Adaptive Strategy as Response to Current Business Environment

If you read the book Lean-Startup, you know it’s all about iteration, testing, data, experiments instead of long-term, predictions, planning. Planning is directive, but that’s it, nothing more. If you’re also in the stage I am in of growing the business, investors for instance will look at how adaptive you are. A business plan can be invalid within days, the team behind it needs to have adaptiveness capabilities, being agile, responsive. An adaptive strategy is one of them.

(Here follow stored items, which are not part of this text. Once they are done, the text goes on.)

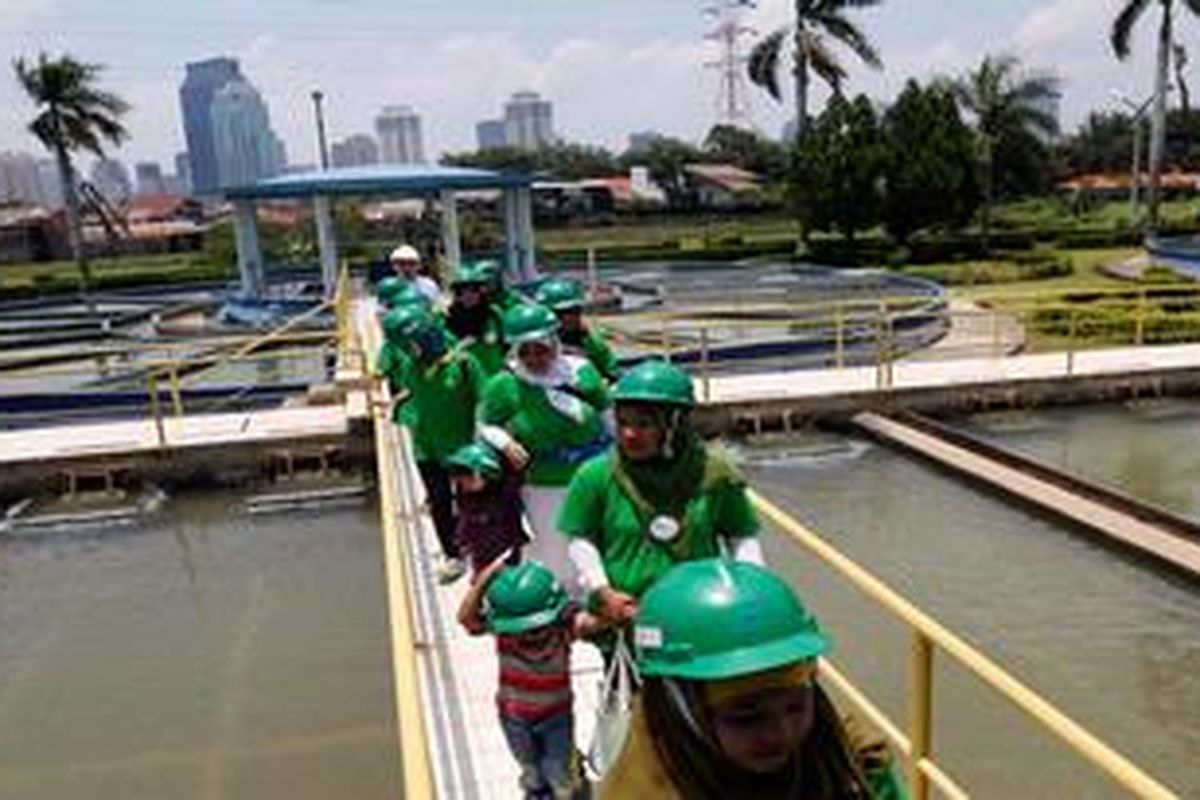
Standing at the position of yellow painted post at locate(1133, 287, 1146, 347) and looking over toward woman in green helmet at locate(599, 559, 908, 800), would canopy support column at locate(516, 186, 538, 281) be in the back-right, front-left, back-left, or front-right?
back-right

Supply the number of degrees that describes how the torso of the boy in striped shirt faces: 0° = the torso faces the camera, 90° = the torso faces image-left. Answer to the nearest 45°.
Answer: approximately 0°

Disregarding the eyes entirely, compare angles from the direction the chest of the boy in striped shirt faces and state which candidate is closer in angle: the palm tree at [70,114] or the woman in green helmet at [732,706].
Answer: the woman in green helmet

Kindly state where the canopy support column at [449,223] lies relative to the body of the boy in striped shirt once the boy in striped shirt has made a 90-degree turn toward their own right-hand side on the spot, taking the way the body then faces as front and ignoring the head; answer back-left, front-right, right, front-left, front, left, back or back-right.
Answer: right

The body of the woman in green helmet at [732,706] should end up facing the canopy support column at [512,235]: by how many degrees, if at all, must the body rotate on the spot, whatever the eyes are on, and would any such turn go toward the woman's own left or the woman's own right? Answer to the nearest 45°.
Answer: approximately 135° to the woman's own left

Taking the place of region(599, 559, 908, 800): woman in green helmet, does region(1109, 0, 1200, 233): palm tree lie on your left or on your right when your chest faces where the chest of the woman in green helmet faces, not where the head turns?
on your left

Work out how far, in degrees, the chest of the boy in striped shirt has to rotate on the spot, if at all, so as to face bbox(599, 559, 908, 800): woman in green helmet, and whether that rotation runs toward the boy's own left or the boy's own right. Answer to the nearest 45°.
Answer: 0° — they already face them

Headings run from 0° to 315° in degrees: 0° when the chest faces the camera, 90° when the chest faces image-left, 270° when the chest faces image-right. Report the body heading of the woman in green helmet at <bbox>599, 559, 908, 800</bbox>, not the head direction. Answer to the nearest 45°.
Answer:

Great article on the Stanford Social Innovation Review on adaptive strategy. Dana O’Donovan and Noah Rimland Flower show how adaptive strategies differ from classical strategies in the image below:

They elaborate:

Creating strategies that are truly adaptive requires that we give up on many long-held assumptions. As the complexity of our physical and social systems make the world more unpredictable, we have to abandon our focus on predictions and shift into rapid prototyping and experimentation so that we learn quickly about what actually works.

To provide structure to this a fluid and adaptive approach, they focus on answering a series of four interrelated questions about the organization’s strategic direction: what vision it wants to pursue, how it will make a difference, how it will succeed, and what capabilities it will take to get there.

Fast, fluid and flexible

Last year Nilofer Merchant wrote an article on Harvard Business Review on how organizations will have to transform to survive and thrive in the Social Era. She said: Fast, fluid and flexible, meaning strategy has to be as well.

Launch and iterate. Continuously adapt to data patterns and insights.

What does this mean on a macro and micro level?

Image from Jade McDade

To execute adaptive strategies you need to communicate, openly, fast, otherwise an organization can become tangled up in processes and bureaucracy.

What do you find challenging in an adaptive strategic approach?